Polypectomy (Colonic)
Polypectomy (Colonic) is a minimally invasive procedure performed to remove abnormal growths known as polyps from the inner lining of the colon (large intestine), usually during a colonoscopy. It is commonly done to prevent colorectal cancer, as some colon polyps may become cancerous over time, or to evaluate and treat symptoms such as rectal bleeding, changes in bowel habits, abdominal discomfort, or unexplained anemia. Colonic polypectomy is recommended when polyps are detected during screening or diagnostic colonoscopy, especially if they are large, multiple, or appear suspicious. The procedure helps in early detection and prevention of colorectal cancer while allowing tissue samples to be examined for abnormalities. It is typically performed under sedation or anesthesia, and depending on the number, size, and type of polyps, the procedure may take around 30 minutes to 1 hour.
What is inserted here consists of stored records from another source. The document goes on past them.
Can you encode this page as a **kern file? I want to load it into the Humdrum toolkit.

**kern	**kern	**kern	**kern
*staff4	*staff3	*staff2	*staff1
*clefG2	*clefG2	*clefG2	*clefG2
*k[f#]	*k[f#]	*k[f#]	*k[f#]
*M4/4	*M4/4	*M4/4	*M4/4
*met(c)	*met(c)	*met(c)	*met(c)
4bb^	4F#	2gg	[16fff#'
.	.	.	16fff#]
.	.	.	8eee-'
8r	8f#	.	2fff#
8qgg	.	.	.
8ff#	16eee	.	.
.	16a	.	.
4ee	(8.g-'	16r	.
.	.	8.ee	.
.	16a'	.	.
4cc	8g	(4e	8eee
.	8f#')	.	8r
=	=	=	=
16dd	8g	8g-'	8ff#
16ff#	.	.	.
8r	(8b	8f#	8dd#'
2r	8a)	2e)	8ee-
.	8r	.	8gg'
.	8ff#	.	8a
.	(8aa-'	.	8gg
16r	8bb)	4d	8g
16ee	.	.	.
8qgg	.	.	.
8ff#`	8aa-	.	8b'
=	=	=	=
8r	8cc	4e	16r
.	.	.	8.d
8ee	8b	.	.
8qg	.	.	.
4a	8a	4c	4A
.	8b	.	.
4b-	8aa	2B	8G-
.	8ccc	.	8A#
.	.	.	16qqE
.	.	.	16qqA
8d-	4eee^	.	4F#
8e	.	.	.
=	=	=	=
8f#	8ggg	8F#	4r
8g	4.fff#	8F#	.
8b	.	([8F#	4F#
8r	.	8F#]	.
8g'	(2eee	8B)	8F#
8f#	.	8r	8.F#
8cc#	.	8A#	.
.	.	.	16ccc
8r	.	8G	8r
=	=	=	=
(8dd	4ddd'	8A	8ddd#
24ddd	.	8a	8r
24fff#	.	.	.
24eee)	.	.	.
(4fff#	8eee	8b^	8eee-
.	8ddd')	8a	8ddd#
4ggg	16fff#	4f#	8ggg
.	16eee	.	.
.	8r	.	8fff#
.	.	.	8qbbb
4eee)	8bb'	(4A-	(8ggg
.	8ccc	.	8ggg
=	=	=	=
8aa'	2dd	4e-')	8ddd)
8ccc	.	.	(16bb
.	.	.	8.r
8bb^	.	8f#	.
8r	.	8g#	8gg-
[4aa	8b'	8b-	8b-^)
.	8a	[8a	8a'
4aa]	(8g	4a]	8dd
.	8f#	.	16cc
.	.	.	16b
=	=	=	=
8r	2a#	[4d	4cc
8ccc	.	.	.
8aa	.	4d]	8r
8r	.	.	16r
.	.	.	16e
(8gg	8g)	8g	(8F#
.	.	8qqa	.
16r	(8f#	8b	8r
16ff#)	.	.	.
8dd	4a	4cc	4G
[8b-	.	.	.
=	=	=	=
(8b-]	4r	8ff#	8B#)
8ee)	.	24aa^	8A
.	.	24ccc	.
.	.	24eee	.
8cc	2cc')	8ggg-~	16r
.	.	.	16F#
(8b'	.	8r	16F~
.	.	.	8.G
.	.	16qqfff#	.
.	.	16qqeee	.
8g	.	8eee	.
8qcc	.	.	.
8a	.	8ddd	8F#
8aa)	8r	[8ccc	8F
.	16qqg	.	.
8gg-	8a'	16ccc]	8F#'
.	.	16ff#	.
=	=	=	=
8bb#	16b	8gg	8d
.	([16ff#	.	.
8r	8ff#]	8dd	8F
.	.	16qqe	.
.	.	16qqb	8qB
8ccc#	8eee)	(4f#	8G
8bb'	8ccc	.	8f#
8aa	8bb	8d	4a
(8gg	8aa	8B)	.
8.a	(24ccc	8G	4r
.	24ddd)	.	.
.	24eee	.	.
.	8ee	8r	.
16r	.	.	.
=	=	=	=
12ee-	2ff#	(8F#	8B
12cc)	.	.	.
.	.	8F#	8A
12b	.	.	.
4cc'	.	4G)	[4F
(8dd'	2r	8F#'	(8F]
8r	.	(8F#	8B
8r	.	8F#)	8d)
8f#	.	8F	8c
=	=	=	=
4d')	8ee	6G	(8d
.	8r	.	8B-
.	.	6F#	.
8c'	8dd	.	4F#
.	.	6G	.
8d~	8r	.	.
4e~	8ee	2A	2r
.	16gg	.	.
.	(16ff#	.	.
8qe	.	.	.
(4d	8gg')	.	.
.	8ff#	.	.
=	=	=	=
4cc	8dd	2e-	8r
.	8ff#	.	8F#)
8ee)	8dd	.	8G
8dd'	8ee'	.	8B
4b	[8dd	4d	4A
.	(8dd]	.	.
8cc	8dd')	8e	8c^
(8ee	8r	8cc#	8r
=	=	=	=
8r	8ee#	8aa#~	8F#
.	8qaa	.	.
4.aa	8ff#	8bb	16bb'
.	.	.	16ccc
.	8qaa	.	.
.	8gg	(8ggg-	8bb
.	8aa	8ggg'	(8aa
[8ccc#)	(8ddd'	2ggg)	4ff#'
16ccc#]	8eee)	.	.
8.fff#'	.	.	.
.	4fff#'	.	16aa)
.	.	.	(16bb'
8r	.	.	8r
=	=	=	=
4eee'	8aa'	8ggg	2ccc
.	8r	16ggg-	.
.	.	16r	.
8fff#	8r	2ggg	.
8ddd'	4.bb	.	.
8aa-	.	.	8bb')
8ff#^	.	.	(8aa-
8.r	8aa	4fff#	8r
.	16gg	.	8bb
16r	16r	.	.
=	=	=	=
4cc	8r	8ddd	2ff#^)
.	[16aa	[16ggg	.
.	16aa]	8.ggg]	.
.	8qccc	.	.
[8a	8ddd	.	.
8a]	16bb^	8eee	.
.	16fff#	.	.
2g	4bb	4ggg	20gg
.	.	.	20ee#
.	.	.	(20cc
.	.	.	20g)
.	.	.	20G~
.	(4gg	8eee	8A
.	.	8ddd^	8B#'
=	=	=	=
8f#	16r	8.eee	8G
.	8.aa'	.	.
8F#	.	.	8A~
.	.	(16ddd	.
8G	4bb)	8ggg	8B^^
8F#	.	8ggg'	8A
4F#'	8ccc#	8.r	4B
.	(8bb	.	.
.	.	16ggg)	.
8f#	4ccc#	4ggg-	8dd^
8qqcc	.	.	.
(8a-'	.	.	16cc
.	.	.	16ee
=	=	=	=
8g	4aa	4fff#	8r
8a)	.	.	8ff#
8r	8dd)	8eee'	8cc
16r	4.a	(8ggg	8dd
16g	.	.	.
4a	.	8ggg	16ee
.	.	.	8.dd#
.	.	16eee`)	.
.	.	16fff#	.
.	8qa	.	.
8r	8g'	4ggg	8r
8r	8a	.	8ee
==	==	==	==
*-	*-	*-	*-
Different techniques may be used for colonic polypectomy, including snare polypectomy, cold forceps polypectomy, hot biopsy polypectomy, endoscopic mucosal resection (EMR), or endoscopic submucosal dissection (ESD), depending on the size and location of the polyp. In some cases, larger or complex polyps may require advanced endoscopic removal or surgery. Recovery is usually quick, with most patients returning home the same day, though mild bloating, cramping, or minimal bleeding may occur temporarily. Major benefits include prevention of colorectal cancer, accurate diagnosis through biopsy, relief from symptoms, and avoidance of more invasive surgery in many cases. Overall, colonic polypectomy is considered a safe and highly effective procedure when performed by an experienced gastroenterologist or colorectal surgeon in appropriately selected patients.